Required action: Repeat the hunting forum post from "Do you have" up to and including "those for you.", substituting "wild pigs" for "hogs".

Passage:
——————————

# How does this draw and points thing work.



## dirtymike (Jun 23, 2009)

Maybe someone here can help me out. I am a TX boy. We dont do the draws or points I just read about and have heard about. All we do is buy a hunting lic, take a hunters education class and either lease some land, own some land or pay for a hunt at a hunting ranch. There are a few very very few public lands to hunt on. Most people here in TX think it is crazy to hunt public lands cause of idiots with guns shooting at anything. I dont think that is the case. Anyway here are my questions.

Do you have to buy "points"
What are "points"
What do they do for you, I assume put your odds up a little higher in a draw. But if it is a draw how can points help you. When I think of a draw it is like drawing straws, or out of a hat. How the heck does this work? I would like to go on an Elk hunt when i can afford it. Oh that is another question. What does it cost to draw a tag and where is the best place to hunt elk. As far as state and what not. Thanks for any info you folks can offer. If you have questions about hogs I can answer those for you.

——————————

Absolute pixel coordinates:
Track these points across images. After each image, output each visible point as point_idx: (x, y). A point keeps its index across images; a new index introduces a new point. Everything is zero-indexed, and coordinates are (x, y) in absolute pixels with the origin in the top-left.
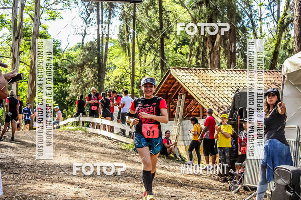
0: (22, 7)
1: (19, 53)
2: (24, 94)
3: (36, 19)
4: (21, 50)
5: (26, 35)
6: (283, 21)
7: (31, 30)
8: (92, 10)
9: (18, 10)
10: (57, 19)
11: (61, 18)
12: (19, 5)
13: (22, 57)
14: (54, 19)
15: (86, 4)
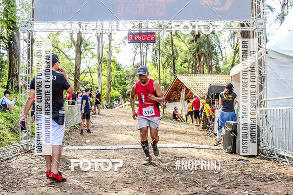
0: (103, 47)
1: (102, 71)
2: (105, 91)
3: (110, 53)
4: (102, 69)
5: (105, 61)
6: (236, 48)
7: (107, 58)
8: (137, 47)
9: (101, 49)
10: (120, 52)
11: (122, 52)
12: (101, 46)
13: (103, 72)
14: (118, 52)
15: (135, 44)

——————————

Response:
Do you have to buy "points"
What are "points"
What do they do for you, I assume put your odds up a little higher in a draw. But if it is a draw how can points help you. When I think of a draw it is like drawing straws, or out of a hat. How the heck does this work? I would like to go on an Elk hunt when i can afford it. Oh that is another question. What does it cost to draw a tag and where is the best place to hunt elk. As far as state and what not. Thanks for any info you folks can offer. If you have questions about wild pigs I can answer those for you.